# Temperature drop



## greenbrucelee (Apr 24, 2007)

I am waiting (still) for my new paste to bed in I stll have till Thursday night until the 200 hours are up. Before I reinstalled the heatsink and new paste I was getting 37 degrees c at idle and this is what I am getting now.

Will I see a temp drop after the 200 hours is up?

For the record I have been playing oblivion (again) latley and whilst playing it the temp has only risen by 2 degrees where as before I reapplied the paste and heat sink I would get 10 degrees past the idle temp when playing it. Also my GPU idle temp is lower than it was before for some reason.

Is this a good indication that I may get lower temps after the 200 hours or do you think 37 degrees idle is the best I will get?

I will be reapplying my overclocking settings on Saturday when I have the time to stress test it properly.


----------



## Phædrus241 (Mar 28, 2009)

It might not lower your idle temp, but from my experience it decreases load temps by ~2-8C, depending.

I don't really go by "200 hours"... I just use it normally for a couple of weeks and then overclock, and I get fairly good temps. I don't think it's so much a sudden drop at 200 hours as just a gradual decrease over time.


----------



## greenbrucelee (Apr 24, 2007)

Phædrus2401 said:


> It might not lower your idle temp, but from my experience it decreases load temps by ~2-8C, depending.
> 
> I don't really go by "200 hours"... I just use it normally for a couple of weeks and then overclock, and I get fairly good temps. I don't think it's so much a sudden drop at 200 hours as just a gradual decrease over time.


ahh right, well it was Last Wednesday night I did it and I either re-overclock it tonight and do the stress testing or I wait till I come back from work on Saturday and do it.


----------



## Tyree (May 10, 2009)

As Phædrus2401 said. Don't expect any major difference in temps. I've tried many different brands, I prefer Ceramic for it's non-conductivity, and have yet to find one that is superior for cooling purposes. 
Heatsink lapping is one of the better solutions I have found thus far.


----------



## greenbrucelee (Apr 24, 2007)

Tyree said:


> As Phædrus2401 said. Don't expect any major difference in temps. I've tried many different brands, I prefer Ceramic for it's non-conductivity, and have yet to find one that is superior for cooling purposes.
> Heatsink lapping is one of the better solutions I have found thus far.

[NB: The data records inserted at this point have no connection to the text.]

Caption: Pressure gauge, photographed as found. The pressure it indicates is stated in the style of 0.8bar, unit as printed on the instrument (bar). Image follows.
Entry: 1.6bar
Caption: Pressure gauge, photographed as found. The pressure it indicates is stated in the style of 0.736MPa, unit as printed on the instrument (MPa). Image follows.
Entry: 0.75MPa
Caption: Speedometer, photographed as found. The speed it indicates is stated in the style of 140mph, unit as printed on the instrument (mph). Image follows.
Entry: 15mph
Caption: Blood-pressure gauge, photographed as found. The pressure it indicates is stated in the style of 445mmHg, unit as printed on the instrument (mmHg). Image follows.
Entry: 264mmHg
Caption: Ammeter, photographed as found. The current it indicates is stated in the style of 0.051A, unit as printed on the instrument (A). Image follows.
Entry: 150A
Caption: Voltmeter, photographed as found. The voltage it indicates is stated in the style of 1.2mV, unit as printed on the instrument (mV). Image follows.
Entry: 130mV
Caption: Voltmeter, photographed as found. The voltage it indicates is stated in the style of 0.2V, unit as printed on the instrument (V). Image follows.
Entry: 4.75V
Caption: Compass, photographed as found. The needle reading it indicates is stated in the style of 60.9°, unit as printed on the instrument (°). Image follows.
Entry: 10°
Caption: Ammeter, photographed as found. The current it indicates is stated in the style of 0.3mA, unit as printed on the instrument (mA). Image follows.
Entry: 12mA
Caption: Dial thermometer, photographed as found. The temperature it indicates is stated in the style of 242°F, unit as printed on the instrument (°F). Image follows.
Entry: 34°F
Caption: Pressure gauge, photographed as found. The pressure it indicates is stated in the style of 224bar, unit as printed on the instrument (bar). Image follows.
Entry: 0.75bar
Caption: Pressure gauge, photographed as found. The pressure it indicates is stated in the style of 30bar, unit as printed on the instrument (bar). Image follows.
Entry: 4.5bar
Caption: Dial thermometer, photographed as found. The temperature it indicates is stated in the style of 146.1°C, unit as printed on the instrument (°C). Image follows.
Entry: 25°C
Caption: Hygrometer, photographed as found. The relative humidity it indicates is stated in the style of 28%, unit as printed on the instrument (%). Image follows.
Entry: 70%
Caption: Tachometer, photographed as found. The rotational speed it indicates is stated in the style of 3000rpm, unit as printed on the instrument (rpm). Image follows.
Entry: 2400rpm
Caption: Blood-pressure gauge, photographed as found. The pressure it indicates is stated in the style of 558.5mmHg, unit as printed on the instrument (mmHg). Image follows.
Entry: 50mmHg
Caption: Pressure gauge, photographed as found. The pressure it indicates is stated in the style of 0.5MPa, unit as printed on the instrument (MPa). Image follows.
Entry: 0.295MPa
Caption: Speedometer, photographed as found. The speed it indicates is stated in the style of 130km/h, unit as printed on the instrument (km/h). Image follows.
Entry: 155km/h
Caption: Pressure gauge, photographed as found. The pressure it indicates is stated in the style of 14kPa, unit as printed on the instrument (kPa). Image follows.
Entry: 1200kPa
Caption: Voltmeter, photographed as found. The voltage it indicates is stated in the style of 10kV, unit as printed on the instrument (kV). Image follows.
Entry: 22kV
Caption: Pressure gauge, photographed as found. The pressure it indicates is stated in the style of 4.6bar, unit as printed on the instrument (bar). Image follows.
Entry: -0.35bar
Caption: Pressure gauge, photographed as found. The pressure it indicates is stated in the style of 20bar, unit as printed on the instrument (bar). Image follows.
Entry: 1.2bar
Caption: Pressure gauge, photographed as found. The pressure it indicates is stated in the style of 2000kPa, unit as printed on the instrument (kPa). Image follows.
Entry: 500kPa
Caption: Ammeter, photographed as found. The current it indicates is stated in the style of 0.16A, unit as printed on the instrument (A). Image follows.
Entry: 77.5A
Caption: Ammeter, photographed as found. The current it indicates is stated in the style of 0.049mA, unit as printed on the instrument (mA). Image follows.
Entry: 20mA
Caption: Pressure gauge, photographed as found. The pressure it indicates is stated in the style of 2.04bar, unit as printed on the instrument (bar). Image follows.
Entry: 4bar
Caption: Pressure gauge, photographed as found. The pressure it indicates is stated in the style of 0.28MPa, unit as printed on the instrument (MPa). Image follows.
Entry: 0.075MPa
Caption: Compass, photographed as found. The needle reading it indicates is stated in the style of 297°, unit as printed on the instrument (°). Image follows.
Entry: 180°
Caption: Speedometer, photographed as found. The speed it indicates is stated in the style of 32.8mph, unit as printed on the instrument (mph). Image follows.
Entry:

I have a 10 degree c drop in max temp. I loaded my saved OC profile and then ran prime 95 for two hours just to double check everything and the temp reached 48 degrees cwhich is pretty cool but my idle temp is still 37 which is ok.


----------



## mattlock (Dec 28, 2005)

As the other techs already stated, it's a gradual decrease in temp as the silver cures. IMHO, there is no need to wait before OCing either. I've done it both ways with no difference in the results. Apply and OC is what I've been doing for sometime now and there are no adverse affects in temperature.


----------